Sur la période 2011-2021 en effet, les frais de personnel de l’administration fédérale ont augmenté d’environ 20%, passant de 5 à 6 milliards de francs par an. Cela ne s’explique pas par la seule croissance des effectifs (qui atteignent désormais quelque 39’000 EPT), mais aussi par la hausse des salaires. Selon l’Office fédéral du personnel, le salaire moyen a augmenté de 6,5% au cours de la dernière décennie alors que le renchérissement, de décembre 2011 à décembre 2021 atteignait seulement 0,36%. Selon l’étude de l’institut lucernois, les collaborateurs de l’administration fédérale disposant des mêmes qualifications et de la même expérience, avec des responsabilités similaires, sont payés 11,6% de mieux que dans le secteur privé (c’est quasiment un quatorzième salaire). La dite administration est un employeur généreux si l’on considère le revenu brut moyen: en 2019, il atteignait 117’176 francs pour un poste à temps plein contre 88’896 francs dans le secteur privé. Les cantons et les communes paient aussi mieux que le secteur privé: 4,3% dans les cantons et 3,4% dans les communes. Pour les plus bas salaires, l’écart est encore plus important et peut atteindre 17% à la Confédération. Pour les postes les mieux rémunérés, l’écart se réduit à quelque 6% tandis que communes et cantons se situent dans le marché.

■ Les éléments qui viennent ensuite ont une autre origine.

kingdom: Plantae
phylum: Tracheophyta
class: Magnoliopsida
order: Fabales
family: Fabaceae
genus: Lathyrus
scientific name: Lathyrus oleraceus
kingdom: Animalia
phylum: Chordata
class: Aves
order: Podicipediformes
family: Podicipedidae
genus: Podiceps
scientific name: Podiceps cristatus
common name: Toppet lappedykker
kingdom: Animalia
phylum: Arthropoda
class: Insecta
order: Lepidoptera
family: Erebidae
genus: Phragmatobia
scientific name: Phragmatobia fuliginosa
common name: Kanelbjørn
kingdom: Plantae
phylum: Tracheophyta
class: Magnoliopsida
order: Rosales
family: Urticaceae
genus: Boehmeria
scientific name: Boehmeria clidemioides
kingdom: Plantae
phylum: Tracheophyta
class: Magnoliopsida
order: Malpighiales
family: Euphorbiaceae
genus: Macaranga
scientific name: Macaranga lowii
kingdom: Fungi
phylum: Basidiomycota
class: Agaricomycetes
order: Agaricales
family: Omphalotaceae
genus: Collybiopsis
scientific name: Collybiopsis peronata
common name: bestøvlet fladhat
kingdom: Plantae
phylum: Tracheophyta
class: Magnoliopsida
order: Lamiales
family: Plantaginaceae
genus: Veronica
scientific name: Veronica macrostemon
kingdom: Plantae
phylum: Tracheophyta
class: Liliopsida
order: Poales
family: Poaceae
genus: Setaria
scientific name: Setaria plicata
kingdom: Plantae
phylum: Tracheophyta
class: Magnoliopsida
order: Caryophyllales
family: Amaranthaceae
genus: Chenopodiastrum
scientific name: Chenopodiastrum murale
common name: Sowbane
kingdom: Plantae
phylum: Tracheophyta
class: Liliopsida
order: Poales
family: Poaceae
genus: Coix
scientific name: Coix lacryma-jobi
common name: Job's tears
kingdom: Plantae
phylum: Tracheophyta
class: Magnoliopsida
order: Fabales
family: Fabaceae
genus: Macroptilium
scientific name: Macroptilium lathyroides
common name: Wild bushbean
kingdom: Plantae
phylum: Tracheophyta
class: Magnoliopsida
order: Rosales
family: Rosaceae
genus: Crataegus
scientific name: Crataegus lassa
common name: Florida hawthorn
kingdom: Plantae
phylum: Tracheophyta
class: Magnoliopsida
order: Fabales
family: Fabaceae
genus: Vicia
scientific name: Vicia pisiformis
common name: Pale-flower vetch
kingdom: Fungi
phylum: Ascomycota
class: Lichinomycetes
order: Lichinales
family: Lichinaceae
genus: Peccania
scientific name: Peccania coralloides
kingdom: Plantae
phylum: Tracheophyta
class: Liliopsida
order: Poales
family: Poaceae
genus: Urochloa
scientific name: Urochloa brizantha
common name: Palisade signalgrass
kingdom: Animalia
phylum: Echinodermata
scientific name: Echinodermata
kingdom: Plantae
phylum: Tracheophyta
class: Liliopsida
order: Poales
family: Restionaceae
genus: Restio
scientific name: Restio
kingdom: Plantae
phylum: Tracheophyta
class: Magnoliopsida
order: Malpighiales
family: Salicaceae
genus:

L’une des raisons de cette différence tient à la tendance de l’administration fédérale d’employer toujours davantage de personnes ayant effectué un cursus dans les hautes écoles. La part de ces diplômés atteint désormais quelque 17% dans l’administration fédérale contre 8% dans les administrations cantonales et 4% dans les communes. En parallèle, la part des personnels moins ou peu qualifiés diminue. Avec cette croissance de la qualification et le recours aux profils académiques ou spécialisés, la progression salariale – et les coûts globaux des frais de personnel de la Confédération – s’explique. Les coûts globaux se sont accrus de 2,8% par an depuis 2008, soit plus que ceux des cantons (2,4%) ou des communes (1,6%).

Dans de prochains articles, nous nous intéresserons au cas du Canton de Vaud et aux enseignements politiques qu’il est possible de tirer de cette progressive étatisation de la société.

Notes:

1      Jean-François Aubert, «Le principe de subsidiarité dans la Constitution fédérale de 1999», in Mélanges en l’Honneur de H.-R. Schupbach, Helbing & Lichtenhahn, 2000.